O lugar escolhido para a apresentação do solo SerEstando Mulheres, de Ana Cristina Colla, atriz e pesquisadora do LUME, foi a pequena sala de um casarão no Rio Vermelho, ocupado por alguns refletores e poucos objetos de cena separados em um canto do espaço cênico. A estreiteza do lugar se intensificou com a chegada do numeroso público, apesar da chuvosa noite em véspera de feriado. O trajeto, descrito na fala inicial da atriz, soa tão simples como ela própria: o encontro com outras mulheres desde sua infância e a reverberação disso em si mesma.
Não é necessário muito tempo para que estejamos todos atentos ao que Ana nos convoca. As diferentes mulheres apresentadas pela atriz preenchem o familiar cômodo com imagens que nos impelem à produção de sentidos. Essa dança entre o que é realizado pela atriz em cena e o que, no público, ressoa como elaboração de um mundo é provocada tanto pelo texto como pelo corpo da performer. Um texto preciso que não se esquiva de improvisações e um corpo desembaraçado que não deixa escapar as bagagens que lhe tecem. Um texto-corpo afinado com o tempo necessário para transição de uma mulher à outra.

----

### [O que fazer]
[a] Reescreva o trecho entre "O lugar escolhido" e "em si mesma.", inclusive, trocando "casarão" por "sobrado".
[b] Reproduza sem nenhuma alteração todas as linhas dos registros, do início ao fim, deixando as imagens de fora da resposta.
Os registros não têm relação alguma com o trecho.

----

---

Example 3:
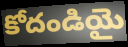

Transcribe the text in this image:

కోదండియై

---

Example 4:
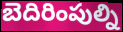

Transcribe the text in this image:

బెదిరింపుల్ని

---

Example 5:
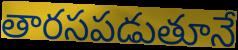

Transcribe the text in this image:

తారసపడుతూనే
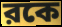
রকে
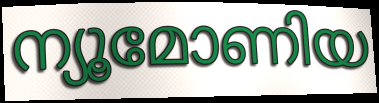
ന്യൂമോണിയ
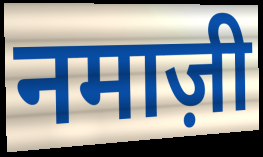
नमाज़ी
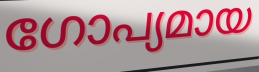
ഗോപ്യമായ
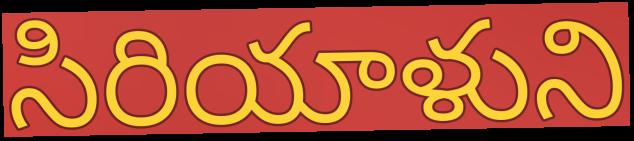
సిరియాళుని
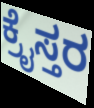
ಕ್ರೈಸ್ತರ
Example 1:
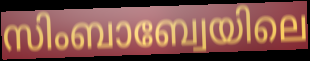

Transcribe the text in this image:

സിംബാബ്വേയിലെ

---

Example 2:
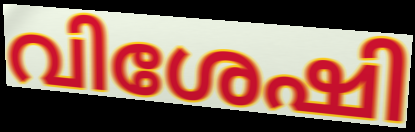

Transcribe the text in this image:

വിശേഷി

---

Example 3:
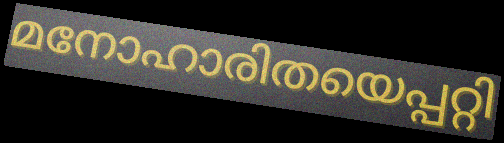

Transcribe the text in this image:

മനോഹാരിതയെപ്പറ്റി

----

### [Respostas]
[a]
O lugar escolhido para a apresentação do solo SerEstando Mulheres, de Ana Cristina Colla, atriz e pesquisadora do LUME, foi a pequena sala de um sobrado no Rio Vermelho, ocupado por alguns refletores e poucos objetos de cena separados em um canto do espaço cênico. A estreiteza do lugar se intensificou com a chegada do numeroso público, apesar da chuvosa noite em véspera de feriado. O trajeto, descrito na fala inicial da atriz, soa tão simples como ela própria: o encontro com outras mulheres desde sua infância e a reverberação disso em si mesma.

[b]
---

Example 3:

Transcribe the text in this image:

కోదండియై

---

Example 4:

Transcribe the text in this image:

బెదిరింపుల్ని

---

Example 5:

Transcribe the text in this image:

తారసపడుతూనే
রকে
ന്യൂമോണിയ
नमाज़ी
ഗോപ്യമായ
సిరియాళుని
ಕ್ರೈಸ್ತರ
Example 1:

Transcribe the text in this image:

സിംബാബ്വേയിലെ

---

Example 2:

Transcribe the text in this image:

വിശേഷി

---

Example 3:

Transcribe the text in this image:

മനോഹാരിതയെപ്പറ്റി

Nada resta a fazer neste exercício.